▸ Exercise instructions: In the entries that follow, the line with "Page size: 1500x1125." opens the range and the line with "For every layout" closes it; repeat that range exactly, both lines included.

▸ Information shown:
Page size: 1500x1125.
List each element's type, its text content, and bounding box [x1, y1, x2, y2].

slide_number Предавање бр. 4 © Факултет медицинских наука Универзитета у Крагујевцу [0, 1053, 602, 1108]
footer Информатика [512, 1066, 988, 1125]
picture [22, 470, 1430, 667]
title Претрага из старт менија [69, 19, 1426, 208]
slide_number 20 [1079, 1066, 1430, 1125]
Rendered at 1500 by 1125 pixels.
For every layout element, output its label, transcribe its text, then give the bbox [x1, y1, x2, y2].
---
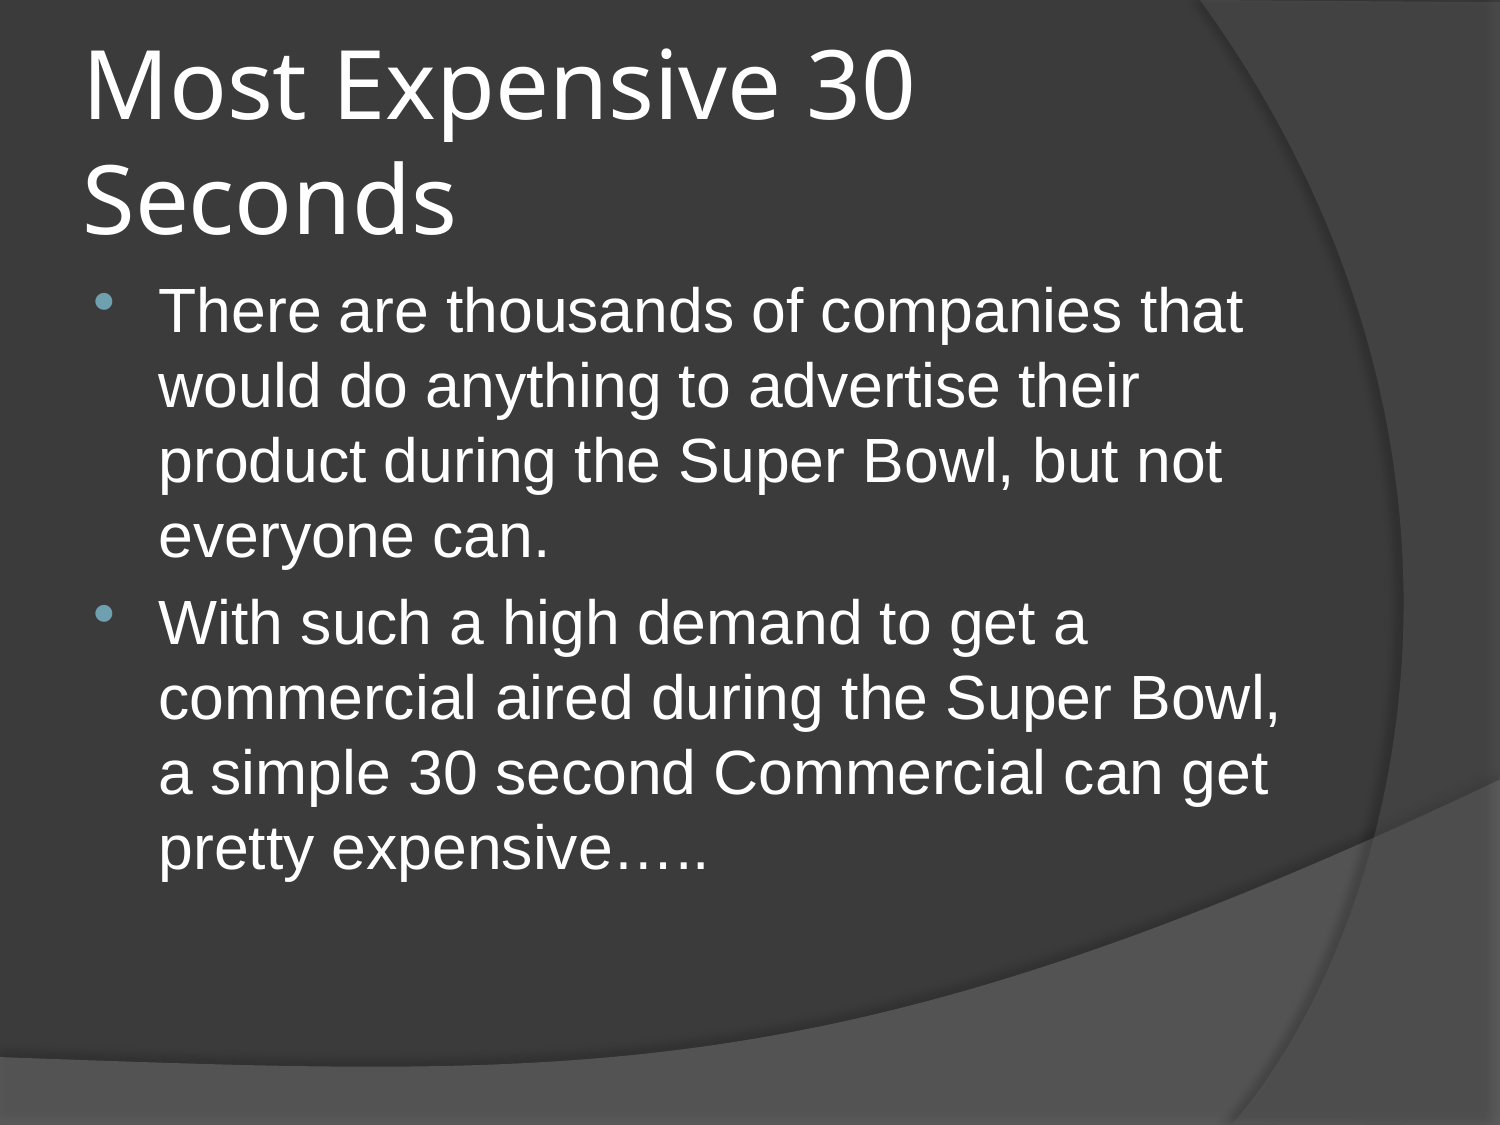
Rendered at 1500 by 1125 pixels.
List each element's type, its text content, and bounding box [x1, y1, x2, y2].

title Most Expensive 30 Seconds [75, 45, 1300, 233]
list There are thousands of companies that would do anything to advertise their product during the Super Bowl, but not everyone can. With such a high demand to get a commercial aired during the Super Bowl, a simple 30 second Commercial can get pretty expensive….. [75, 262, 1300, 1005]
--
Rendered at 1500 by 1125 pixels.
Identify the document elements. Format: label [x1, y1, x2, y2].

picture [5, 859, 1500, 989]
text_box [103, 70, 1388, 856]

▸ Solution to the problem:
Page size: 1500x1125.
List each element's type, its text content, and bounding box [x1, y1, x2, y2].

slide_number Предавање бр. 4 © Факултет медицинских наука Универзитета у Крагујевцу [0, 1053, 602, 1108]
footer Информатика [512, 1066, 988, 1125]
picture [22, 470, 1430, 667]
title Претрага из старт менија [69, 19, 1426, 208]
slide_number 20 [1079, 1066, 1430, 1125]
Rendered at 1500 by 1125 pixels.
For every layout element, output its label, transcribe its text, then give the bbox [x1, y1, x2, y2].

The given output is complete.